Hadis Ibnu Abbas menjelaskan bahwa wajah dan kedua telapak tangan bukan termasuk aurat, sebagaimana diriwayatkan oleh Ibnu Abi Syaibah dalam ‘Al-Mushannaf’.

Pendapat kami adalah bahwa hal ini bukanlah hal yang baru. Para ulama dari kalangan ‘As Salafus Shalih’ dan para ahli tafsir seperti Ibnu Jarir Ath-Thabari dan lain-lain mengatakan bahwa wajah bukan termasuk aurat tetapi menutupnya lebih utama.

Sebagian dari mereka berdalil tentang wajibnya menutup wajah bagi wanita dengan kaidah.

“Artinya: Mencegah kerusakan didahulukan daripada mengambil kemanfaatan”

Tanggapan saya:

Memang kaidah ini bukan bid’ah tapi sesuatu yang berdasarkan syariat. Sedangkan orang yang pertama menerima syariat adalah Rasulullah ﷺ. Kemudian orang-orang yang menerima syariat ini dari beliau ﷺ adalah para sahabat. Para Sahabat tentu sudah memahami kaidah ini, walaupun mereka belum menyusunnya dengan tingkatan ilmu Ushul Fiqih seperti di atas.

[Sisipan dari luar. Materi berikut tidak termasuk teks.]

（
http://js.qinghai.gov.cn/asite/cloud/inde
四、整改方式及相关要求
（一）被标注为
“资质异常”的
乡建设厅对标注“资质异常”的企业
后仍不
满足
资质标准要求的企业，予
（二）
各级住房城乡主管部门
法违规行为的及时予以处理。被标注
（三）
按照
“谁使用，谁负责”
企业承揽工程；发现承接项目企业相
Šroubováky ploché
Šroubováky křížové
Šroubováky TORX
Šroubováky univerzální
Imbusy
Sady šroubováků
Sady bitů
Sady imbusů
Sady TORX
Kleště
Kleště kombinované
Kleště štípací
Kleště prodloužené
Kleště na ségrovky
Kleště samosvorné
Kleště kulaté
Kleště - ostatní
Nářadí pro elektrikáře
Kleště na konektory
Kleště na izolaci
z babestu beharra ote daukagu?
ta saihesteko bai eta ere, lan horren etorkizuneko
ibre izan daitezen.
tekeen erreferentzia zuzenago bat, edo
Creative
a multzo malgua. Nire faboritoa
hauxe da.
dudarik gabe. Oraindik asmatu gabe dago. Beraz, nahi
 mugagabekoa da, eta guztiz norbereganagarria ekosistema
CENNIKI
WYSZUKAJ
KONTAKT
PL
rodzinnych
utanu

Telah kami sebutkan dalam kitab ‘Hijaab Al-Mar’aatul Muslimah’ kisah seorang wanita ‘Khats’amiyyah’ yang dipandangi oleh Fadhl bin ‘Abbas ketika Fadhl sedang dibonceng oleh Nabi ﷺ, dan wanita itu pun melihat Fadhl. Ia adalah seorang yang tampan dan wanita itu pun seorang yang cantik. Kecantikan wanita ini tidak mungkin bisa diketahui, jika wanita itu menutup wajahnya dan Rasulullah ﷺ ketika itu memalingkan wajah Fadhl ke arah lain. Yang demikian ini menunjukkan, bahwa wanita tadi membuka wajahnya.

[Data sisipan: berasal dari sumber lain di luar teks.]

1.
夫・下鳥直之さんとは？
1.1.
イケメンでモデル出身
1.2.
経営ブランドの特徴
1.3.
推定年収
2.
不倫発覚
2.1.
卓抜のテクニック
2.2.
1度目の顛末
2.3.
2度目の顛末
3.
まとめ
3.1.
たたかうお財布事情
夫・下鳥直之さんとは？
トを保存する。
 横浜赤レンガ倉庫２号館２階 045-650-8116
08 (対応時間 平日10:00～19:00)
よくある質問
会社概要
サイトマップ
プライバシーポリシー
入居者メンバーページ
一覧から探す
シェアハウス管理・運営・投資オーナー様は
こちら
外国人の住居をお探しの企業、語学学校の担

Sebagian mereka mengatakan, bahwa wanita tadi dalam keadaan berihram, sehingga boleh baginya membuka wajah. Padahal tidak ada tanda-tanda sedikit pun bahwa wanita tadi sedang berihram. Dan saya telah mentarjih (menguatkan) dalam kitab tersebut, bahwa wanita itu berada dalam kondisi setelah melempar jumrah, yaitu setelah ‘Tahallul’ awal.

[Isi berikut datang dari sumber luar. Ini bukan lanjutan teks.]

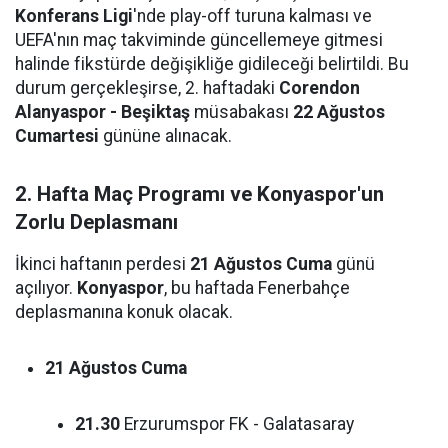
Konferans Ligi
'nde play-off turuna kalması ve
UEFA'nın maç takviminde güncellemeye gitmesi
halinde fikstürde değişikliğe gidileceği belirtildi. Bu
durum gerçekleşirse, 2. haftadaki
Corendon
Alanyaspor - Beşiktaş
müsabakası
22 Ağustos
Cumartesi
gününe alınacak.
2. Hafta Maç Programı ve Konyaspor'un
Zorlu Deplasmanı
İkinci haftanın perdesi
21 Ağustos Cuma
günü
açılıyor.
Konyaspor
, bu haftada Fenerbahçe
deplasmanına konuk olacak.
21 Ağustos Cuma
21.30
Erzurumspor FK - Galatasaray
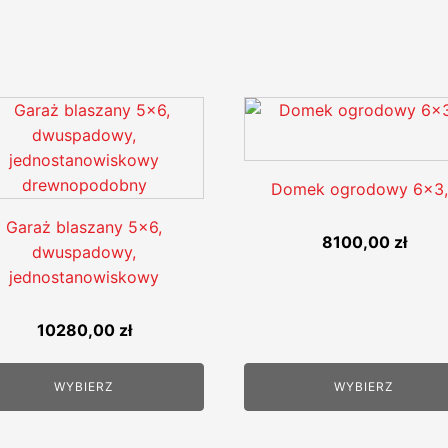
Domek ogrodowy 6x3
Garaż blaszany 5x6,
8100,00
zł
dwuspadowy,
jednostanowiskowy
10280,00
zł
WYBIERZ
WYBIERZ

Dan seandainya benar wanita tadi memang benar sedang berihram, mengapa Rasulullah ﷺ tidak menerapkan kaidah di atas, yaitu kaidah mencegah kerusakan?!

Kemudian kami katakan, bahwa pandangan seorang lelaki terhadap wajah wanita, tidak ada bedanya dengan pandangan seorang wanita terhadap wajah lelaki, dari segi syariat dan dari segi tabiat manusia. Oleh sebab itu Allah subhanahu wa ta’ala berfirman:
“Artinya: Katakanlah kepada orang laki-laki yang beriman: ‘Hendaknya mereka menahan pandangannya” [An-Nuur : 30]
Maksudnya dari (memandang) wanita.
Dan Allah subhanahu wa ta’ala berfirman:
“Artinya: Dan katakanlah kepada wanita yang beriman: ‘Hendaklah mereka menahan pandangannya” [An-Nuur : 31]
Maksudnya yaitu jangan memandangi seorang laki-laki.
 
Kedua ayat di atas mengandung hukum yang sama. Ayat pertama memerintahkan menundukkan pandangan dari wajah wanita, dan ayat kedua memerintahkan menundukkan pandangan dari wajah pria.
Sebagaimana kita tahu pada ayat kedua tidak memerintahkan seorang laki-laki untuk menutup. Demikian pula ayat pertama tidak memerintahkan seorang wanita untuk menutup wajah.
 
Kedua ayat di atas secara jelas mengatakan, bahwa di zaman Rasulullah ﷺ, ada sesuatu yang biasa terbuka dan bisa dilihat, yaitu wajah. Maka Allah, Sang Pembuat Syariat dan Yang Maha Bijaksana memerintahkan kepada kedua jenis menusia (laki-laki dan perempuan) untuk menundukkan pandangan masing-masing.
 
Adapun hadis:
“Artinya: Wanita adalah aurat”
Tidak berlaku secara mutlak. Karena sangat mungkin seseorang boleh menampakkan auratnya di dalam shalat.[1]
 
Yang berpendapat, bahwa wajah wanita itu aurat adalah Minoritas Ulama. Sedangkan yang berpendapat bahwa wajah bukan aurat adalah Mayoritas Ulama (Jumhur). Hadis di atas yang berbunyi:
“Artinya: Wanita adalah aurat, jika ia keluar maka setan memerindahnya”, tidak bisa diartikan secara mutlak, karena ada kaidah yang berbunyi:
“Dalil umum yang mengandung banyak cabang hukum, di mana cabang-cabang hukum itu tidak bisa diamalkan berdasarkan dalil umum tersebutt, maka kita tidak boleh berhujah dengan dalil umum tersebut, untuk menentukan cabang-cabang hukum tadi”.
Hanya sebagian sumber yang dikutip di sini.